**TASKS AND EXERCISES**
A) In the Halloween passage, what is the name of Mrs. Cowser's dog?
B) Pick up the Halloween passage right after its final sentence and keep it going in the same voice.
>> Begin GIVEN PASSAGE
Hallowe'en was not for the faint of heart, believe you me! And certainly not for budding introverts, like me. There was always one house on every kid's street where some sadistic adult or mean teen would hold the treats ransom until you performed a trick, a song or told a joke. "NO candy, kid! Not until you DO SOMETHING to earn it!! BWA-ha-ha-ha!" BULLIES! The lot of them. You'd stand there, frozen, petrified, maybe peeing your pants, praying as you never had before, even at bedtime when you begged the Lord to take your soul if you died in the night, that these FIENDS would just give you that one miserable jaw-breaker from the bowl and let you go!! PLEEE-EEE-EAASE!!
Somehow you'd escape those MONSTERS and race across lawns, time running out until you had to get home. Now you're on the home stretch, but, oh, you've TRIPPED on those little, ankle-high, wrought-iron garden edgers, SPILLING all your sweet treasures! Picking yourself up along with the remaining tatters of your crummy paper costume, you limp along — six more houses to go! You can make it!! Wait! Oh, no! You still have crabby Mrs. Cowser's house where her irritable dog, Butchie, is waiting to bark his fool head off and probably BITE your arm off! Or what about Mr. McGregor's spooky old house? NO kid EVER goes there!! You'd heard the stories. It was HAUNTED! And that crotchety old man would keep your baseball if it ever went in his yard. You daren't step even one toe on his lawn. Better skip it. He was probably the guy you'd heard about, sticking PINS in apples!!
>> End GIVEN PASSAGE
>> Begin DATASET CONTENT
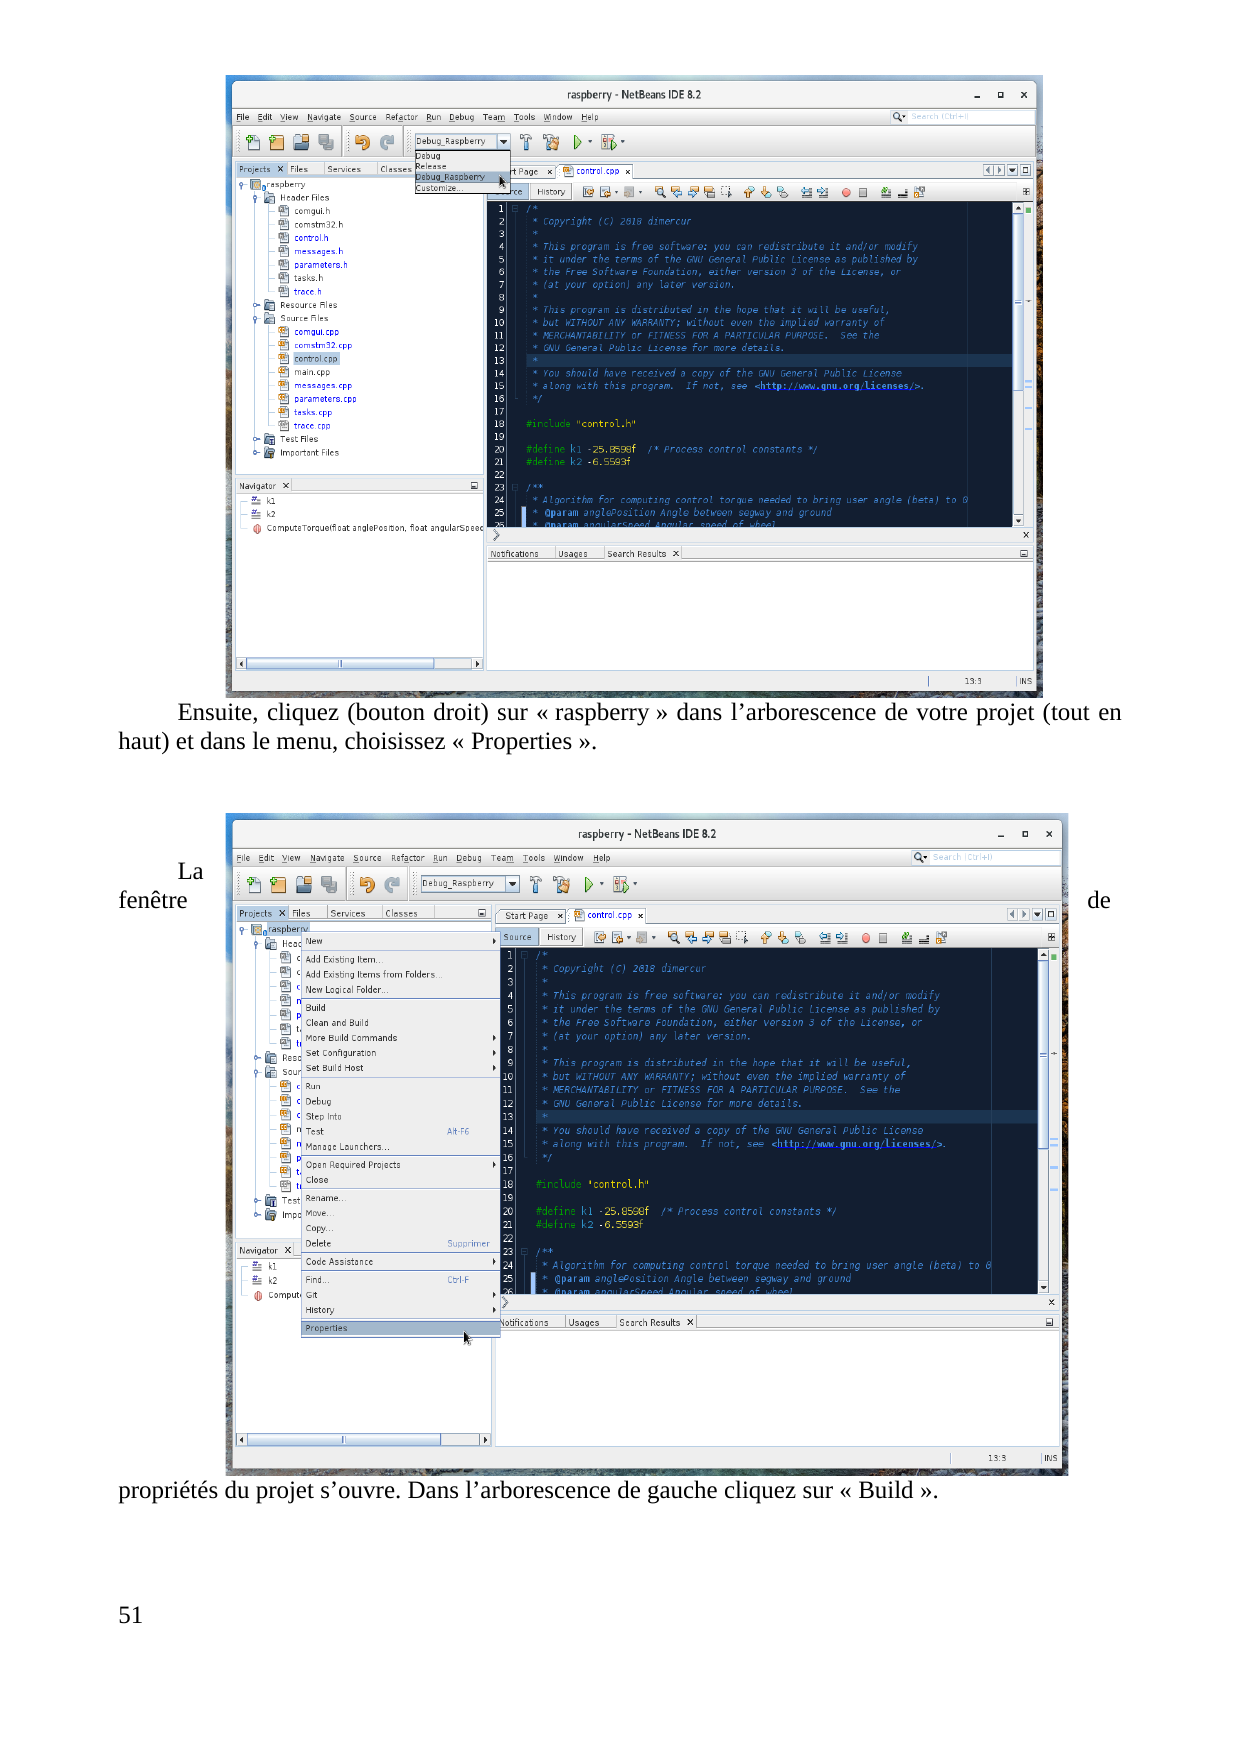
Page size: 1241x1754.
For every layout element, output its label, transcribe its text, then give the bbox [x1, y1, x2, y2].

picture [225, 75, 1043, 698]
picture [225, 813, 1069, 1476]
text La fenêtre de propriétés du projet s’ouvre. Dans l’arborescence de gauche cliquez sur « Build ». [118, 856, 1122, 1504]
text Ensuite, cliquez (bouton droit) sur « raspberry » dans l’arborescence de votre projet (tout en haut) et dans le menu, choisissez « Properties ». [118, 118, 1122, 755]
>> End DATASET CONTENT
>> Begin DATASET CONTENT
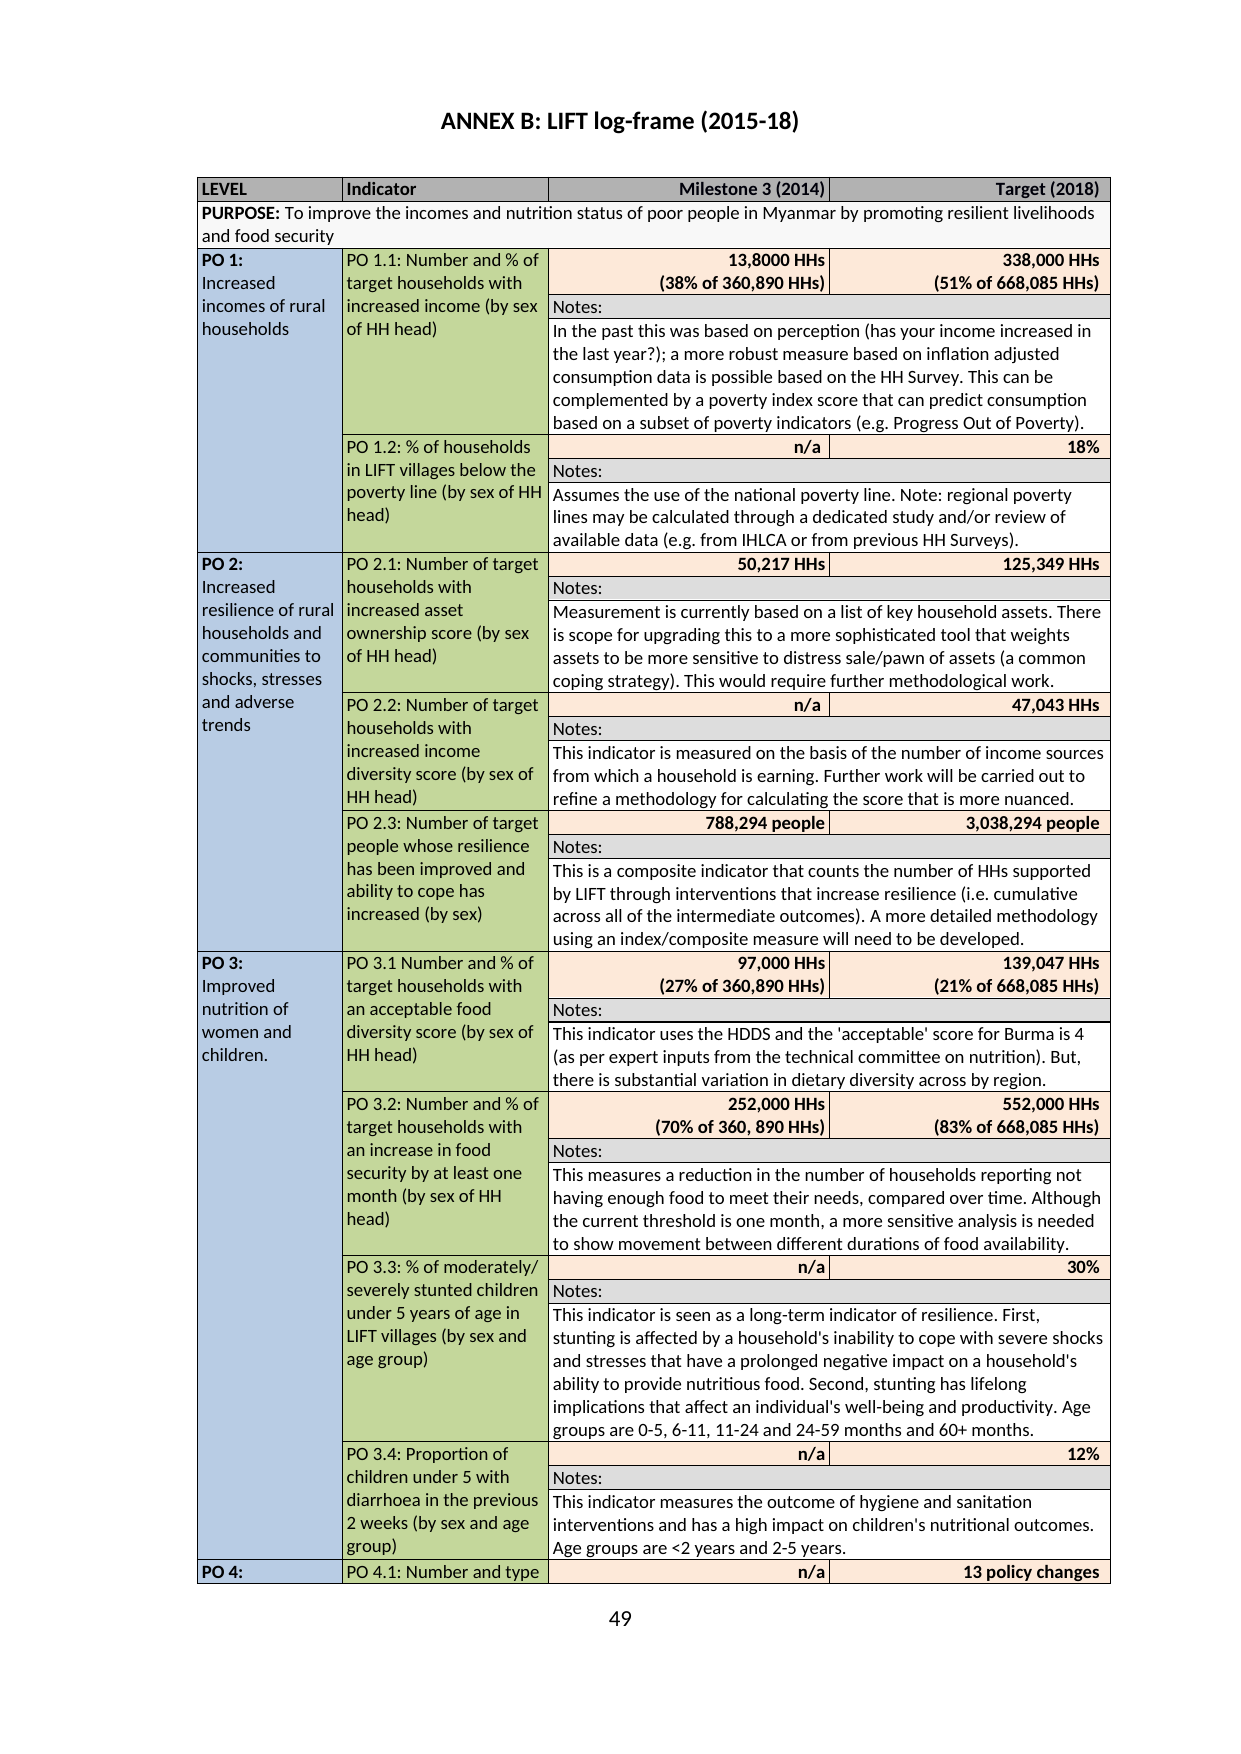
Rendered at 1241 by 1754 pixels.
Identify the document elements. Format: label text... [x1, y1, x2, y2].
>> End DATASET CONTENT
**PER-TASK OUTPUTS**
A) Butchie.

B)
Made it! You dump your loot onto the kitchen table so your mom can check it over for the aforementioned booby-trapped fruit. Another successful trick-or-treat run done until next year. You throw the shreds of your costume in the trash and hit the sheets, buzzed out on a glucose high from wax lips, licorice pipes with red sprinkles, Double Bubble, black balls, Swedish fish and candy necklaces. Your mom plays her "I know what's best for you kids" hand and hides your candy; her evil plot to dole it out, piece by piece, until Lent when she'll talk you into giving it up altogether.
Kids these days. Out there with their moms and dads, with flashlights and glow-in-the-dark safety strips. They have no idea what scary is.